晶种和有机模板剂接力导向合成ZSM-5分子筛及其催化性能

摘要/Abstract

摘要： 以晶种和有机模板剂接力导向（简称接力法）合成出ZSM-5分子筛，其晶型、形貌、体相硅铝比和孔结构性质等均与传统法合成的ZSM-5分子筛接近。对比接力法和传统法制备的ZSM-5分子筛在以1,3,5-三异丙苯催化裂化为探针反应上的催化性能，结果是接力法制备的ZSM-5分子筛上的1,3,5-三异丙苯转化率较低，表明此方法制备的ZSM-5分子筛表面富硅贫铝。进一步，将两种方法合成的分子筛制备成异构化催化剂，应用于催化乙苯脱乙基型二甲苯异构化反应，结果表明，相同反应条件下接力法制备的ZSM-5分子筛上的乙苯转化率更高，而异构化活性和二甲苯损失率更低。可见，晶种和有机模板剂接力导向是制备铝含量不同的核壳分子筛的一种可行方法。

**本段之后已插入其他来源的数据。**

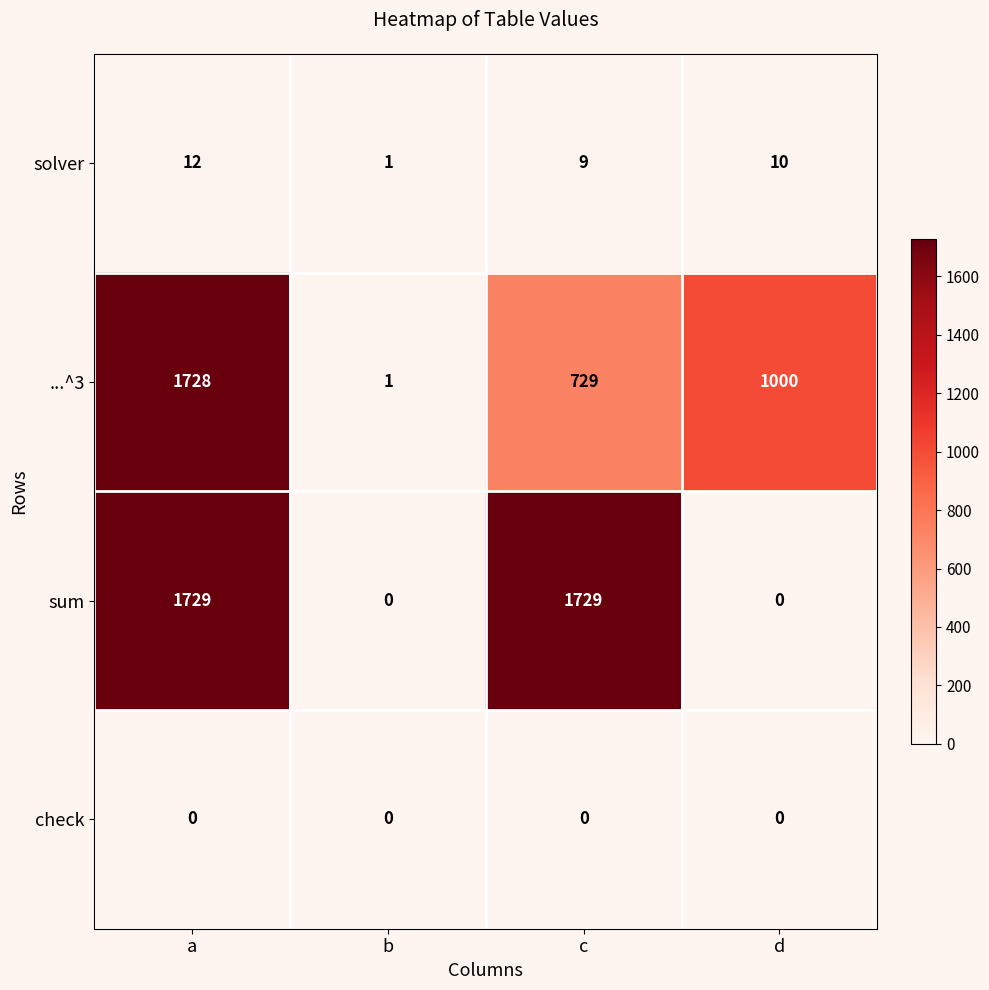

At which category is the sum across all series the highest?

a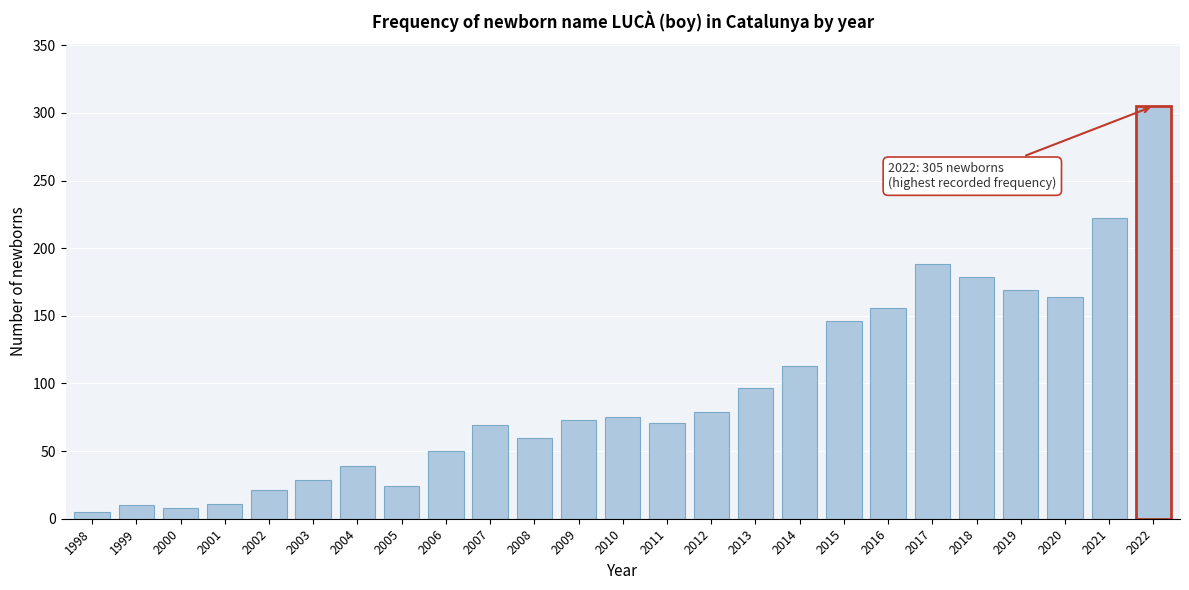

True or false: the data shows 98 at 2010.

False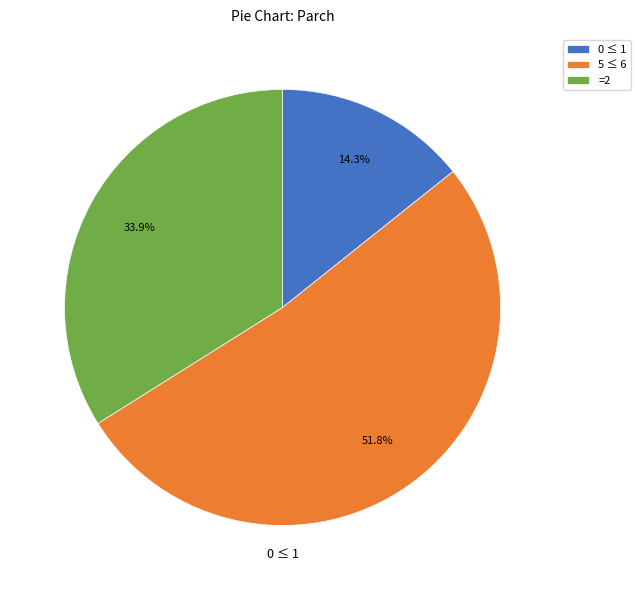

Rank the categories by value from highest to lowest.

5 ≤ 6, =2, 0 ≤ 1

关键词: 分子筛, 乙苯, 脱乙基, 二甲苯异构化, 晶种, 有机模板剂

Abstract: ZSM-5 zeolite was synthesized by the relay-oriented method of crystal seed and organic template agent, and the obtained ZSM-5 zeolite has similar crystalline structure, morphology, bulk Si/Al ratio, and pore structure to those of ZSM-5 zeolite synthesized by traditional methods. The performance of ZSM-5 zeolite synthesized by the relay method and traditional methods was compared on the reaction with 1,3,5-triisopropylbenzene catalytic cracking as probe. The results showed that the conversion of 1,3,5-triisopropylbenzene of ZSM-5 zeolite prepared by the relay method was low, which indicated that the surface of ZSM-5 zeolite prepared by the this method was rich in silicon and poor in aluminum. Furthermore, the zeolites synthesized by both methods were used as isomerization catalysts for ethylbenzene isomerization. Under the same reaction conditions, the ethylbenzene conversion of ZSM-5 zeolite prepared by the relay method was higher, but the isomerization activity and xylene loss rate were lower. It can be seen that crystal seed and organic template agent relaying is a feasible method to prepare core-shell molecular sieve with different aluminum content.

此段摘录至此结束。